A history of enterprise search 1980 – 1989

A history of enterprise search 1980 – 1989

by | Sep 25, 2017 | Search

In the early 1980s there was a great deal of interest in the UK around the use of text retrieval software running on mini-computers. The STATUS User Group in particular was very active. Because none of the vendors were interested in the commercial success of their products users of these products (they are listed in the previous post) were very willing to share their experience. As far as the technical development of enterprise search was concerned probably the most important advance was the release of the Snowball English language stemmer developed by Dr. Martin Porter. To be pedantic it was first released in 1979 but was not more publicly promoted until 1980. Martin Porter tells the story from a 2001 perspective on his website where his original stemming code and many more algorithms for various languages are available as open source. According to the Wikipedia entry the name Snowball was chosen as a tribute to the SNOBOL programming language, with which it shares the concept of string patterns delivering signals that are used to control the flow of the program.

Martin Porter also developed the Muscat (MUSeum CATalogue) search application while at Cambridge University. Released in 1984 it sought to take advantage of the work of Stephen Robertson and others on a probabilistic approach to information retrieval. Muscat Ltd. became a successful company with clients, including Fujitsu. Muscat was eventually rewritten and released as the open source Xapian library which survived the eventual acquisition of Muscat Ltd. by a short-lived dotcom era company and remains in use today. There is a good summary of Muscat on the Flax website.

By the mid-1980s the IBM STAIRS full-text search application was setting the standard for enterprise search. In 1985 a wide-ranging research study was carried out by Blair and Maron of the retrieval performance of STAIRS, which at that time was being promoted as a litigation support tool. The results were far from impressive. The study is too detailed to try to summarise here, and it is better to read the paper by Blair published as a retrospect in 1995 than the original paper. This study remains the most comprehensive of its type, with nothing approaching it having been published in the last thirty years. It had commercial implications for the legal sector as this was the time when there started to be a number of major anti-trust cases brought by the US Department of Justice where reliable access to millions of corporate documents was of great importance. It should also be born in mind that the IBM PC had been launched in 1981 and the 1980s were the time when documents started to be created on personal computers rather than being transcribed onto word processors.

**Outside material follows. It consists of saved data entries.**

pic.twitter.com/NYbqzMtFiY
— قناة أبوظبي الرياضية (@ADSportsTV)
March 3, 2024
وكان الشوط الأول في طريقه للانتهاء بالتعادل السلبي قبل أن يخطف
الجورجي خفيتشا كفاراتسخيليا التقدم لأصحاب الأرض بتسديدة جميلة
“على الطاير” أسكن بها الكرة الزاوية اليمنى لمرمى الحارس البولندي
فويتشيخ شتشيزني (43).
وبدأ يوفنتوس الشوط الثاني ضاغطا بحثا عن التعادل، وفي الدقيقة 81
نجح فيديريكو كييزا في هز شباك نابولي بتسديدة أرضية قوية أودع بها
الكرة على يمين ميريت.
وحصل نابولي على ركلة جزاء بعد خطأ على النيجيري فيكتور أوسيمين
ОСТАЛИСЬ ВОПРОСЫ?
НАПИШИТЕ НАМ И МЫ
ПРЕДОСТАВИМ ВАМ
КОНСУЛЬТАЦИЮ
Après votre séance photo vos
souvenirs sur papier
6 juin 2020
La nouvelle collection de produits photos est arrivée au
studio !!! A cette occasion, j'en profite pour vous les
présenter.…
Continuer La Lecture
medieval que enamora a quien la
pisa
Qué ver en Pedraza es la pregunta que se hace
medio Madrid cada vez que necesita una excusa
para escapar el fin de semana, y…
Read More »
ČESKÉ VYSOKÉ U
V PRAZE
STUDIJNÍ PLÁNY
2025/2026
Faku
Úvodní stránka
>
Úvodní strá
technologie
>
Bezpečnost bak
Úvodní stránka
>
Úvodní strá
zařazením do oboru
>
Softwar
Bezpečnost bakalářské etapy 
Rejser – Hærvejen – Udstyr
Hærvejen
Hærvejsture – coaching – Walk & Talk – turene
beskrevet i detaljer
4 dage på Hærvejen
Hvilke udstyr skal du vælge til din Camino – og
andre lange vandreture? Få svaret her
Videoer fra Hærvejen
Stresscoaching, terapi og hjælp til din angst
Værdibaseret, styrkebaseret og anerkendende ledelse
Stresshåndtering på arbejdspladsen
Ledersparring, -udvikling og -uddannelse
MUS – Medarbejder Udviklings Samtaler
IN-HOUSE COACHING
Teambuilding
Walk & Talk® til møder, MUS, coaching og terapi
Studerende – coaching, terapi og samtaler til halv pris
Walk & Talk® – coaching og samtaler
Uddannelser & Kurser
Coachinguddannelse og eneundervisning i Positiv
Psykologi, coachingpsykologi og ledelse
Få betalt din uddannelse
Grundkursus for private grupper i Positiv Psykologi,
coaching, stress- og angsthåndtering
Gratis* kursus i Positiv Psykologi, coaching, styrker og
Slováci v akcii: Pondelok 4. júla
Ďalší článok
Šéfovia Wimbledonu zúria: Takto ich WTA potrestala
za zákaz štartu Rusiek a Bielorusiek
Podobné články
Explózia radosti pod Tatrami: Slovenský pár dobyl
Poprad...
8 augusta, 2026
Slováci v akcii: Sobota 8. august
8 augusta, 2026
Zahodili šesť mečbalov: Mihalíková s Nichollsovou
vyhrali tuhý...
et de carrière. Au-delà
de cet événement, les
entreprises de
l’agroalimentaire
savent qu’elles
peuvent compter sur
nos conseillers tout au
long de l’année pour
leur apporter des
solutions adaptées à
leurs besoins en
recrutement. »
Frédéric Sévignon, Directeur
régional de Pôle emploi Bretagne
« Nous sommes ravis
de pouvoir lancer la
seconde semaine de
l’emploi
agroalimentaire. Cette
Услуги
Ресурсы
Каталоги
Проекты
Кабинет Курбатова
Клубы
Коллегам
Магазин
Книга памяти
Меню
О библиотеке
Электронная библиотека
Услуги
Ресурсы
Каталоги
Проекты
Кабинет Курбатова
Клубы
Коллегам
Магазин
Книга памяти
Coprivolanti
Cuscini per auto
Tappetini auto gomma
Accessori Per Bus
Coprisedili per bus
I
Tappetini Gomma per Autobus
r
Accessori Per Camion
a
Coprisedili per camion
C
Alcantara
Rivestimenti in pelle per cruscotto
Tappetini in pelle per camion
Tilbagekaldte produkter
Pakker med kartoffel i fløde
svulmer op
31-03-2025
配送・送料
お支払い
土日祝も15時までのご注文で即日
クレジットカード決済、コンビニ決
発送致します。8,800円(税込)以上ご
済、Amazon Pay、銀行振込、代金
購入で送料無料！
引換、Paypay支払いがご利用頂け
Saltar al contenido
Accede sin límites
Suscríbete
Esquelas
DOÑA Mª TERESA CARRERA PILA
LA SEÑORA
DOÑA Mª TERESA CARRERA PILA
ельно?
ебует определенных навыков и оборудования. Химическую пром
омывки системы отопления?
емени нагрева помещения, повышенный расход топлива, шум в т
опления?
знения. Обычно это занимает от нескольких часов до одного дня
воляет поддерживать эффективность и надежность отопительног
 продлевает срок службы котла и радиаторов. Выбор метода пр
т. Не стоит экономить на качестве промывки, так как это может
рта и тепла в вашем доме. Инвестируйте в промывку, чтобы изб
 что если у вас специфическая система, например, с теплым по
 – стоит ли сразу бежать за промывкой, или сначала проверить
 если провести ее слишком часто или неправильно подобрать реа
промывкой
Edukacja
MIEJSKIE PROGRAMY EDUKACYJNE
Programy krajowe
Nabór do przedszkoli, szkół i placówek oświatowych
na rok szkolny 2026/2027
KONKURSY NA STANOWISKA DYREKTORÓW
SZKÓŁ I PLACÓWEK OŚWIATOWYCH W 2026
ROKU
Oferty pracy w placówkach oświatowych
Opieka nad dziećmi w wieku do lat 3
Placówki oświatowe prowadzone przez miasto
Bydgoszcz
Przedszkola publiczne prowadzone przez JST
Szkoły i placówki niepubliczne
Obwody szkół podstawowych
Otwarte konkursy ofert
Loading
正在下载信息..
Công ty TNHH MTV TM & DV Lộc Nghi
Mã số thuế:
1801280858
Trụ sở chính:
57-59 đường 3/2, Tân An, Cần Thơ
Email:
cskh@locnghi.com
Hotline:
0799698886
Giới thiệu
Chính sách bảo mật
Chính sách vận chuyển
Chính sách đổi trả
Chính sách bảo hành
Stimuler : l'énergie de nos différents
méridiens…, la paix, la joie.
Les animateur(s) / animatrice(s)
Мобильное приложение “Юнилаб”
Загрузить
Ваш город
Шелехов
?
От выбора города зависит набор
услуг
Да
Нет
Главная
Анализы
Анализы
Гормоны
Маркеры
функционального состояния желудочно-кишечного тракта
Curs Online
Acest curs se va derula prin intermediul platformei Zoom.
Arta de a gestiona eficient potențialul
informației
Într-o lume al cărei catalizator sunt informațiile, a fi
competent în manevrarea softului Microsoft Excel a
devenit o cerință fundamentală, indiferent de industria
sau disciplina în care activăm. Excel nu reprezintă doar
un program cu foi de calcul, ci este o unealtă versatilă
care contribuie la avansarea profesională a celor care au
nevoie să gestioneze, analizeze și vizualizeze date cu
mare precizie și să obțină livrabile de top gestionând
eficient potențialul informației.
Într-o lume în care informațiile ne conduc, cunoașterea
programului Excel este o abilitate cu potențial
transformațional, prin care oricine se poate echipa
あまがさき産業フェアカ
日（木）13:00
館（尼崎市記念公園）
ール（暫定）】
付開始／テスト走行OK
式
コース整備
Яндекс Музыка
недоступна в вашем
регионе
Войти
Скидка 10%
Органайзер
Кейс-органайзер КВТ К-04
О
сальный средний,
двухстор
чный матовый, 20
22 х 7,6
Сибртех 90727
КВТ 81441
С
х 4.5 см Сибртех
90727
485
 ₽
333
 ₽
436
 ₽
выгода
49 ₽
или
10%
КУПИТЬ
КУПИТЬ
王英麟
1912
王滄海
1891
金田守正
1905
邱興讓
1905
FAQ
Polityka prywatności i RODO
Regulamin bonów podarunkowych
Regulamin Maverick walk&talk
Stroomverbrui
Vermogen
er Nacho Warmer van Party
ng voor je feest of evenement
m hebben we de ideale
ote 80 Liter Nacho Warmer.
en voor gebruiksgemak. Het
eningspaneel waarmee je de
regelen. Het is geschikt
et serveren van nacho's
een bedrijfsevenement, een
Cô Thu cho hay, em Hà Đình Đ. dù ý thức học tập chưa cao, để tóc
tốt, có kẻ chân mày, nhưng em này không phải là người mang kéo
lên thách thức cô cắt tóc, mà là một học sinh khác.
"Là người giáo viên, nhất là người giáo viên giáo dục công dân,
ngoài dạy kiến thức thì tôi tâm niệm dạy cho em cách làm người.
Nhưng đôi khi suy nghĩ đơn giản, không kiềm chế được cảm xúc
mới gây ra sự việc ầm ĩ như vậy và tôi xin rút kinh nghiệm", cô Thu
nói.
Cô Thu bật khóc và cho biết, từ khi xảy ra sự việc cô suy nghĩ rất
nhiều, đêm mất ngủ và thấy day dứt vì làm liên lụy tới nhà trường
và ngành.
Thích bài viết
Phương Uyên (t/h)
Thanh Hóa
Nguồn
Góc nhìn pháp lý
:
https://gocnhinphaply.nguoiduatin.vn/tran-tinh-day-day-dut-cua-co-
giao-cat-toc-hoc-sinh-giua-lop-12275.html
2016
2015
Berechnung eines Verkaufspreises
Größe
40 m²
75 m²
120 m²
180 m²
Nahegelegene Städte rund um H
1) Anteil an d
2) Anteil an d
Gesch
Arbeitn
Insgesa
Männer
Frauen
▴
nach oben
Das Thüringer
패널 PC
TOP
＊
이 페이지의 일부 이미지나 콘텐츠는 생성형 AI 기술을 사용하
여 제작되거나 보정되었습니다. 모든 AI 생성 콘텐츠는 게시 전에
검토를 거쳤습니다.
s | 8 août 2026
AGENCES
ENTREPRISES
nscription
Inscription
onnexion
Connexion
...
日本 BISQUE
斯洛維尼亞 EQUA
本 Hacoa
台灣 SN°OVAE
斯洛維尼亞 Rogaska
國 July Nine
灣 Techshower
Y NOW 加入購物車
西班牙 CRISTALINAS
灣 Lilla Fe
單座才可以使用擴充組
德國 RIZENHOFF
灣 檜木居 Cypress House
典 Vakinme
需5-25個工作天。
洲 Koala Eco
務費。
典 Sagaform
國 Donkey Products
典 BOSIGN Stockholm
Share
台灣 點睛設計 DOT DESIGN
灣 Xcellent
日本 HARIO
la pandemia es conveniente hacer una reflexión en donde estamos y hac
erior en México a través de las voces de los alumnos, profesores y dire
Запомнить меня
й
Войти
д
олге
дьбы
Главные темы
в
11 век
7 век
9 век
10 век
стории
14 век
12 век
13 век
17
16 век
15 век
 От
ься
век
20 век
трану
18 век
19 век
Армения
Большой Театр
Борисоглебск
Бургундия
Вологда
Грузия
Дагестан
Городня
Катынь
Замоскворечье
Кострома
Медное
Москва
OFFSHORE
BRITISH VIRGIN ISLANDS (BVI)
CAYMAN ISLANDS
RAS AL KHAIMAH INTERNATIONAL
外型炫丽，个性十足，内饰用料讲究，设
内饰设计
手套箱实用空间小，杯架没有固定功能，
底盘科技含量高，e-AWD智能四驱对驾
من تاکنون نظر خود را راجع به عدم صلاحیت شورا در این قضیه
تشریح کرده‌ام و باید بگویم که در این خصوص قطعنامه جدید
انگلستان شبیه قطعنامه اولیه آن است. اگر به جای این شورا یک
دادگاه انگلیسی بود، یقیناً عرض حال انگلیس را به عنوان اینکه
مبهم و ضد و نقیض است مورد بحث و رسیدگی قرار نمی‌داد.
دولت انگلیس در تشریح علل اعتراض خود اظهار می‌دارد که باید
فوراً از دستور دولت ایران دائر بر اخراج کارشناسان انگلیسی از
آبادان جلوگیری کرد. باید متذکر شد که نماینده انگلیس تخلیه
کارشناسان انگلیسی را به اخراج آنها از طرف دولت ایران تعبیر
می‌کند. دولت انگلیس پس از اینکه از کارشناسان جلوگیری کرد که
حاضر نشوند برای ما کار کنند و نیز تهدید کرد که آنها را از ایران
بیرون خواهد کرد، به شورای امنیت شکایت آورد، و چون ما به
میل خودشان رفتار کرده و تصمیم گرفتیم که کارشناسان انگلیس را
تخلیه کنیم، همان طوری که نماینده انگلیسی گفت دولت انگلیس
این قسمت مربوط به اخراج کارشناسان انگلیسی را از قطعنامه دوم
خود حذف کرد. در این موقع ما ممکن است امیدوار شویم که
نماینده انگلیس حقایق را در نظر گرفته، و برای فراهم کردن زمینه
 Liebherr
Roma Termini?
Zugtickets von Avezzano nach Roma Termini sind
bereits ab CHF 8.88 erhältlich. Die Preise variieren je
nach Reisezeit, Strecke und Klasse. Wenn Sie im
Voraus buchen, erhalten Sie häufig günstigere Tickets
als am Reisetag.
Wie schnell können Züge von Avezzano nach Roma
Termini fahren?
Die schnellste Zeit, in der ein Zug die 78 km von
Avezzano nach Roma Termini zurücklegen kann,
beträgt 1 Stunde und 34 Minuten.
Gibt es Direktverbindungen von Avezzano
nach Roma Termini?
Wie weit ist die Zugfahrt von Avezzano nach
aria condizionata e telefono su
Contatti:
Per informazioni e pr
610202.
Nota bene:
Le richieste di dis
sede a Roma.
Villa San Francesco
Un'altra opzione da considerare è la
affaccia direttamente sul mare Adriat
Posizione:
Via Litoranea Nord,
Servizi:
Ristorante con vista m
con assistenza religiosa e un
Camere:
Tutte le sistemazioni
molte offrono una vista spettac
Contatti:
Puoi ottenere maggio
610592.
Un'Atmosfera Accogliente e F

I would suggest that the first enterprise search application was developed by Fulcrum Technologies, established in Ottawa in 1983. This was a client-server application, rather than mainframe. It was most visible for the rest of the decade as a provider of search software for CD-ROM applications. From 1983 to 1988 Fulcrum pretty much had the search market to itself but failed to make much headway. The arrival of Verity, born in the entrepreneurial climate of California, marked a gradual decline of Fulcrum as a business. A succession of owners over the 1990s led eventually to being purchased by Hummingbird in 1997, which itself was then acquired by OpenText in 2006.

In 1985 Advanced Decision Systems was set up in San Jose, California with the objective of developing expert system and artificial intelligence applications. In 1986 David Glazer and Philip Nelson developed an innovative search application called Topic which was beta tested with success by the US Strategic Air Command. Topic made use of a probabilistic search ranking engine which offered significantly better management of ranking than the Boolean operators that had been used prior to the release of Topic, though STAIRS also used this model. This early success led to the spin-out of what was to become Verity from ADS, led by Michael Pliner with a technical team led by David Glazer and Philip Nelson. The full story of the success of Verity is a story for the next decade but there can be no doubt that Verity was the proto-typical enterprise search application as unlike IBM STAIRS it was platform agnostic. At launch a multi-user licence cost $39,500, quite a substantial licence fee in the late 1990s. Both Glazer and Nelson now hold senior positions at Google.

Two other search software companies started out towards the end of the 1980s. David Thede set up dtSearch in 1988, initially offering a desktop search application. dtSearch remains one of the very few search software vendors to have been in the same ownership from start-up to the present day. Also in 1988 but across the other side of the world in Australia Ian Davies was developing the Isys software suite.  This ended up being acquired by Lexmark in 2012. Several others were on the drawing board but did not emerge until the early 1990s.